** START Information provided **
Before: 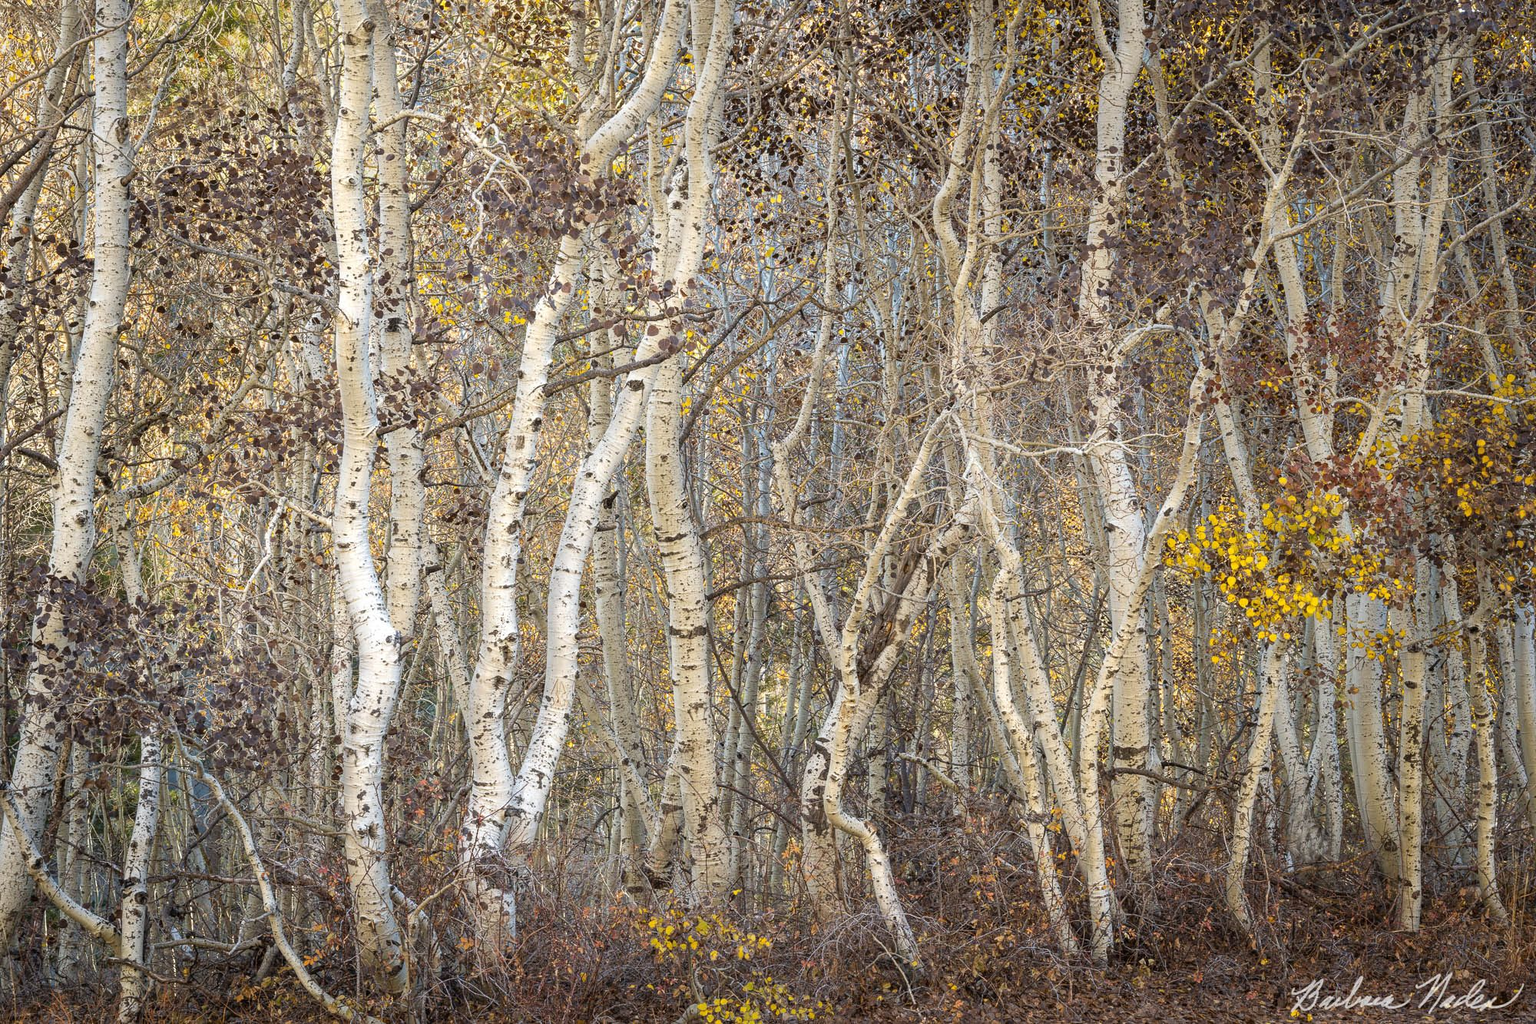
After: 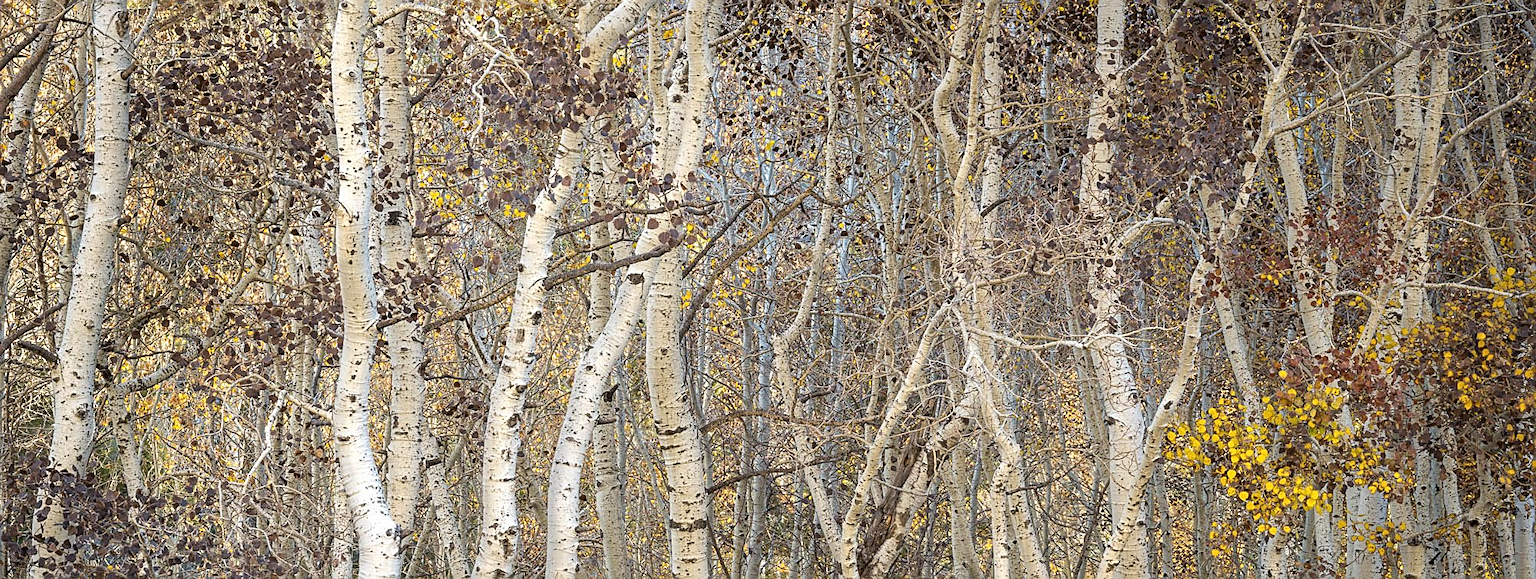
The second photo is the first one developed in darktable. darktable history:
crop and rotate: top 10.492%, bottom 32.925%
sharpen: on, module defaults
** END Information provided **
▶ **Task to carry out**
Show each line of the rows above that contains the string "first". Case counts.

▶ **Solution**
The second photo is the first one developed in darktable. darktable history:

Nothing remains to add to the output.